I have a list structure which represents a table being handed to me like this
> l = list(list(1, 4), list(2, 5), list(3, 6))
> str(l)
List of 3
$ :List of 2
..$ : num 1
..$ : num 4
$ :List of 2
..$ : num 2
..$ : num 5
$ :List of 2
..$ : num 3
..$ : num 6
And I'd like to convert it to this
> lt = list(x = c(1, 2, 3), y = c(4, 5, 6))
> str(lt)
List of 2
$ x: num [1:3] 1 2 3
$ y: num [1:3] 4 5 6
I've written a function that does it in a really simple manner which uses Reduce
, but I feel like there must be a smarter way to do it.
Any help appreciated, Thanks
Benchmarks
Thanks all! Much appreciated. Benchmarked the answers and picked the fastest for a larger test case:
f1 = function(l) {
k <- length(unlist(l)) / length(l)
lapply(seq_len(k), function(i) sapply(l, "[[", i))
}
f2 = function(l) {
n <- length(l[[1]])
split(unlist(l, use.names = FALSE), paste0("x", seq_len(n)))
}
f3 = function(l) {
split(do.call(cbind, lapply(l, unlist)), seq(unique(lengths(l))))
}
f4 = function(l) {
l %>%
purrr::transpose() %>%
map(unlist)
}
f5 = function(l) {
# bind lists together into a matrix (of lists)
temp <- Reduce(rbind, l)
# split unlisted values using indices of columns
split(unlist(temp), col(temp))
}
f6 = function(l) {
data.table::transpose(lapply(l, unlist))

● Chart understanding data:
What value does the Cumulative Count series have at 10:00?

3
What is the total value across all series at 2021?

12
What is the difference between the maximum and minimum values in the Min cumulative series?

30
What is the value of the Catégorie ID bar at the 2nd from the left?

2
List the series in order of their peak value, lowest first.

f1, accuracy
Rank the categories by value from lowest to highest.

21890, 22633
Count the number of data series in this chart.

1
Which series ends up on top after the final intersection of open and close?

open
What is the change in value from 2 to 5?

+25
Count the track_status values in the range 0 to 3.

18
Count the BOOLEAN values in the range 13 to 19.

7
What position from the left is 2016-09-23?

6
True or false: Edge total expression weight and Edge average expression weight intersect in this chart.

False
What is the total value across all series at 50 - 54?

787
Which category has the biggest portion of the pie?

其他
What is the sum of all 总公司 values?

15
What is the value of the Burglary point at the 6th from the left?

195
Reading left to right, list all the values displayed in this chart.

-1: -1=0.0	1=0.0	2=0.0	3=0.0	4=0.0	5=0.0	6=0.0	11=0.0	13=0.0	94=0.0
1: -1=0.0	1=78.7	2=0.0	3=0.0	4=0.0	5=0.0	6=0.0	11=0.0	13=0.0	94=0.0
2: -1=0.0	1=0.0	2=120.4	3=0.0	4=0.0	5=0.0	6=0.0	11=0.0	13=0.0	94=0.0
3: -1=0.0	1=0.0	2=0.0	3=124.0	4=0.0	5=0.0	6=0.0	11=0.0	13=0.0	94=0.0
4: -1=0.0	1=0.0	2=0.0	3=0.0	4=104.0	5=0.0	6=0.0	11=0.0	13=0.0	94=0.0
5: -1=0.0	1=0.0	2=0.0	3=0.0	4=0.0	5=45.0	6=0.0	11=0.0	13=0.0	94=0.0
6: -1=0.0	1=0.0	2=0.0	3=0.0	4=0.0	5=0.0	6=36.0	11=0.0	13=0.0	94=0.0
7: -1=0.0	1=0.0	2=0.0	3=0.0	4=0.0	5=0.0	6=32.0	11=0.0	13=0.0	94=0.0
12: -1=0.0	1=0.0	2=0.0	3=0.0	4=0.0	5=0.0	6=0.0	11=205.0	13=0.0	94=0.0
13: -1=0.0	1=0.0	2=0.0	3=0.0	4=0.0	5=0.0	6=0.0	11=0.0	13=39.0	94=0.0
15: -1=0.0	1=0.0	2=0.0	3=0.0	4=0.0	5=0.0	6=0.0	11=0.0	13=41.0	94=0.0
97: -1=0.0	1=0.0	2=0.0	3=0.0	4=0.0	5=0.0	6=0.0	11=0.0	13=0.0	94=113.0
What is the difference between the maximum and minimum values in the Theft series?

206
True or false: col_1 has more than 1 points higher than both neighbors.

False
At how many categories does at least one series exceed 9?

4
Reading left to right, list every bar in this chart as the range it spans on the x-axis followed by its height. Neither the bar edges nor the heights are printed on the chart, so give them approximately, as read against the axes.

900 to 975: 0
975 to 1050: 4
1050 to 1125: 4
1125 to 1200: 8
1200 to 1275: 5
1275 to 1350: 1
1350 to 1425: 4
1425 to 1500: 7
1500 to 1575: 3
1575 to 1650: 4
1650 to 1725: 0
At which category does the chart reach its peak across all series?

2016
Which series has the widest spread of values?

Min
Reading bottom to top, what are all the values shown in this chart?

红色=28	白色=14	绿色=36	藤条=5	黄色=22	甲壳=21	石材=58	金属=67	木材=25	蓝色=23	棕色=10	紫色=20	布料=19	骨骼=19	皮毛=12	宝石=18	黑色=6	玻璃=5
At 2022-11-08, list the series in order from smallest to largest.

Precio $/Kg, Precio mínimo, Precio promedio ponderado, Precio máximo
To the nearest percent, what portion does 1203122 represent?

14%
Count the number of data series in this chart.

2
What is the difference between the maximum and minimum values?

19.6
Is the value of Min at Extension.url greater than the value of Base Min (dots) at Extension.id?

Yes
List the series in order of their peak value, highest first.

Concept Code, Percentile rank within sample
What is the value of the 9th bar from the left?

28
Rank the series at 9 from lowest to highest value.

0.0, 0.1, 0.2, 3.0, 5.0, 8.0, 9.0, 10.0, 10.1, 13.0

● WHAT TO DO:
A – In the post about converting an R list, which function does the writer's own simple solution use?
B – Rewrite the paragraph in the post that begins "I've written a function" as one shorter sentence.
C – Copy the post word for word, everything from "Any help appreciated, Thanks" down to "n <- length(l[[1]])".

● ANSWERS TO THE EXERCISE:
A – Reduce

B – The writer's simple function uses Reduce, but they suspect there is a smarter way.

C –
Any help appreciated, Thanks
Benchmarks
Thanks all! Much appreciated. Benchmarked the answers and picked the fastest for a larger test case:
f1 = function(l) {
k <- length(unlist(l)) / length(l)
lapply(seq_len(k), function(i) sapply(l, "[[", i))
}
f2 = function(l) {
n <- length(l[[1]])